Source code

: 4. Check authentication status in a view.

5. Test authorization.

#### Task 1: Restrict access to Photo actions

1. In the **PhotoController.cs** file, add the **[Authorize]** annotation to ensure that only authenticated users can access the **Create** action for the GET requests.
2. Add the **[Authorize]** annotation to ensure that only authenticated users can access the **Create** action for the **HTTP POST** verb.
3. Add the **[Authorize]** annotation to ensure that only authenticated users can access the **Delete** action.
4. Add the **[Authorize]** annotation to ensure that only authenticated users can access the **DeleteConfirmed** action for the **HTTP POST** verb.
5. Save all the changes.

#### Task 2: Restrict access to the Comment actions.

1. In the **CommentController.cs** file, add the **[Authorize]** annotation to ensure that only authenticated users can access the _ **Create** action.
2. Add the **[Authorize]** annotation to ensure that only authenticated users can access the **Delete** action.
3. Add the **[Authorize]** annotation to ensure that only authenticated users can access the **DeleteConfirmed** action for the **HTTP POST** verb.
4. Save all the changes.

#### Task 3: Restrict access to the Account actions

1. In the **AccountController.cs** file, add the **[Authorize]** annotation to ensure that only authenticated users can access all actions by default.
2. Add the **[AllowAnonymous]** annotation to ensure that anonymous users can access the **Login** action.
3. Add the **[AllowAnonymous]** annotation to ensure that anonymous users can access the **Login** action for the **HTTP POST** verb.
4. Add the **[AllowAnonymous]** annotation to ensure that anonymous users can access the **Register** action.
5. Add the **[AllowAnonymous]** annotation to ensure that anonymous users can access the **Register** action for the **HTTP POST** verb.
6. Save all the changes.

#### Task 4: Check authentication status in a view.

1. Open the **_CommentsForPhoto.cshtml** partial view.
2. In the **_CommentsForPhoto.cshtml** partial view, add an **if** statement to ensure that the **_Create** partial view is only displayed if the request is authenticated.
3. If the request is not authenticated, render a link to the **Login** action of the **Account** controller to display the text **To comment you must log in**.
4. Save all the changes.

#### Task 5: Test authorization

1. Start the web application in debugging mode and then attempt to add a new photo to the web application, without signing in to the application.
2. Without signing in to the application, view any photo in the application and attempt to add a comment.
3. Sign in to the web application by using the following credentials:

● Requirement
Filter the listing above for the string "POST" and copy every matching line.

● Response to this exercise
2. Add the **[Authorize]** annotation to ensure that only authenticated users can access the **Create** action for the **HTTP POST** verb.
4. Add the **[Authorize]** annotation to ensure that only authenticated users can access the **DeleteConfirmed** action for the **HTTP POST** verb.
3. Add the **[Authorize]** annotation to ensure that only authenticated users can access the **DeleteConfirmed** action for the **HTTP POST** verb.
3. Add the **[AllowAnonymous]** annotation to ensure that anonymous users can access the **Login** action for the **HTTP POST** verb.
5. Add the **[AllowAnonymous]** annotation to ensure that anonymous users can access the **Register** action for the **HTTP POST** verb.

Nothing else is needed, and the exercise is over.